Tuesday, September 11, 2018

Increasing diversity in U.S. students studying abroad

Study abroad for U.S. students has been characterized by classicism for decades. As a first-generation student in the late 1960s I fantasized about studying abroad but never took even the first step toward trying to make it happen. Today's figures about who studies abroad and where they go reflect a continuation of this classicism with numbers dominated by white students going to European countries.

An exception to past patterns is an increase among students who attend Historically Black Colleges & Universities (HBCUs). The numbers are growing at HBCUs and the places students want to go are very different than the historic patterns of white students. Quoting from the link above, "One of the patterns amongst students at HBCUs or minority institutions is that we see that students are much more interested in what one might consider heritage-related programming, which is why we see a lot of students from HBCUs going to Latin America and the Caribbean as well as to sub-Saharan Africa."
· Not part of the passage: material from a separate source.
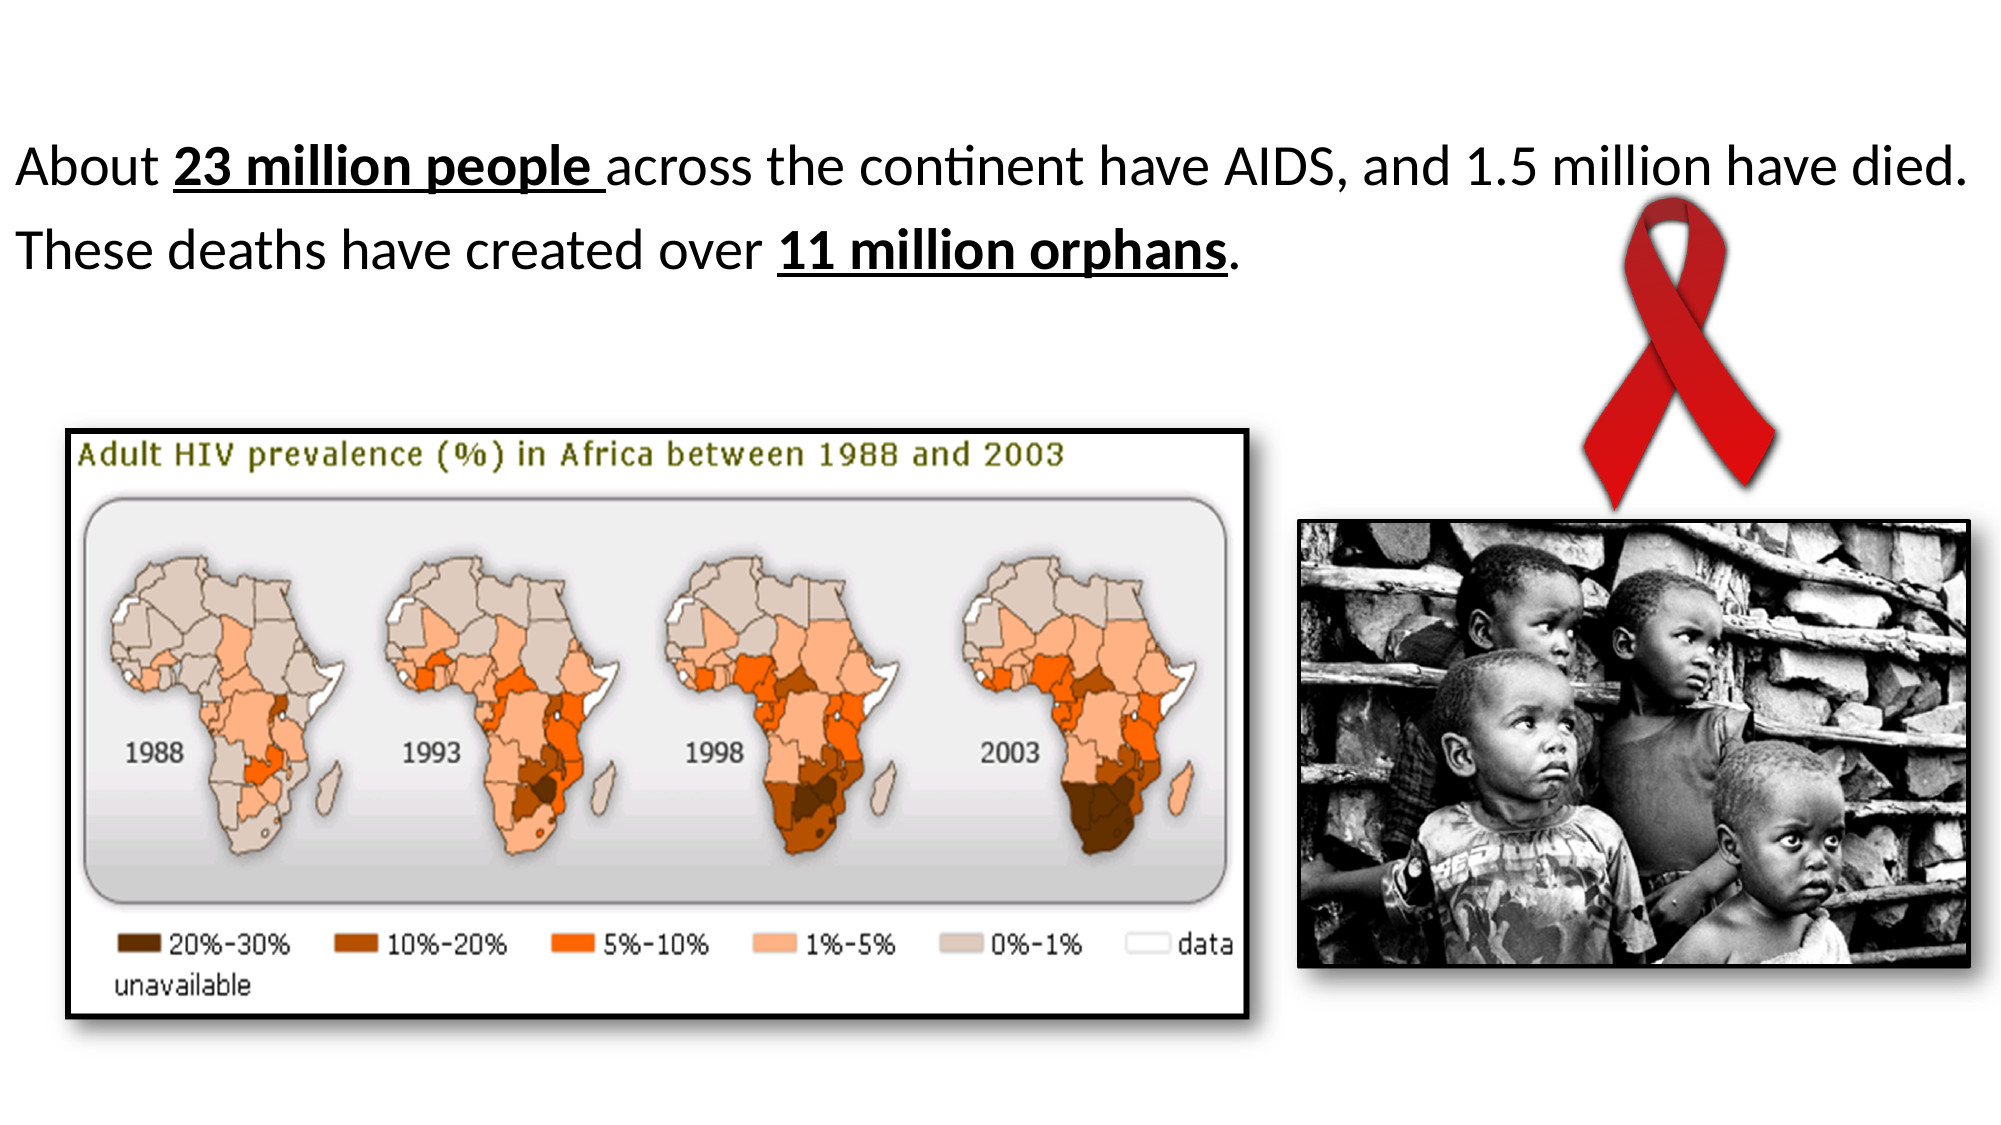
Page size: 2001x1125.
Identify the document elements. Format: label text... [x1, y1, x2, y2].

list About 23 million people across the continent have AIDS, and 1.5 million have died. These deaths have created over 11 million orphans. [0, 36, 2000, 450]
picture [44, 163, 2000, 1061]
The fact that students studying abroad from HBCUs is increasing is helpful for many reasons. First and foremost, study abroad should not be limited to only a certain sub-population of U.S. students. An equally valuable outcome is that HBCU students are leading all U.S. students to places that are part of the new world order - outside traditional Westernized countries of Europe and North America.

Monday, September 10, 2018

Boston College Center for International Higher Education collection

I often cite Boston College Center for International Higher Education on this blog. BC publishes collections of these articles on an annual basis. The CIHE Perspectives No. 9 is a good collection of articles on a variety of topics from the last year.

College affordability

Institutions of higher education in the U.S.A. are often criticized for high tuition rates and the practice of discounting from the published price has driven institutions to models that are only marginally (if at all) effective from a fiscal point of view. Alex Usher compared U.S. and Canadian higher education policy and recommended that careful consideration of the Canadian model could help.

What is Canada doing? It has sought to stabilize tuition increases while at the same time offering more in grants through the Canada Millennium Scholarship Foundation and encouraging family savings through the Education Savings Grants program (over 50% of Canadians under the age of 18 now have these accounts). Usher concludes "What Canada shows is that other political outcomes are possible (i.e. a federal approach), and that a high-tuition/high-aid equilibria can be maintained, under the right conditions."

Tuesday, September 4, 2018

Academic restrictions in China

As reported recently at a meeting of the American Political Science Association, a study has revealed that restrictions of various sorts are real for China scholars but the frequency of such incidents is lower than some might have anticipated - 9% of the sample of 500 individuals in the sample study. The term used for the 9% is that they were "taken to tea" by authorities but only 5% reported having been denied visas in relation to their work. This level of reported intervention by Chinese authorities is low compared to the fact that 53% of the China scholars consider their research somewhat politically sensitive and 14% consider it highly sensitive.

The authors of the paper on academic restriction of China Scholars, Sheena Chestnut Greitens and Rory Truex, indicate that "Our own conclusion is that the risks of research conduct in China are uncertain, highly individualized, and often not easily discernible from public information.

In addition to evidence that China scholars or scholars in China may be subject to being "taken to tea" or otherwise restricted in their work, the issue of self-censorship perhaps presents the greater difficulty. Whether or not a scholar is being watched or pressured, the perception of being watched can have a deep impact on what is researched and published.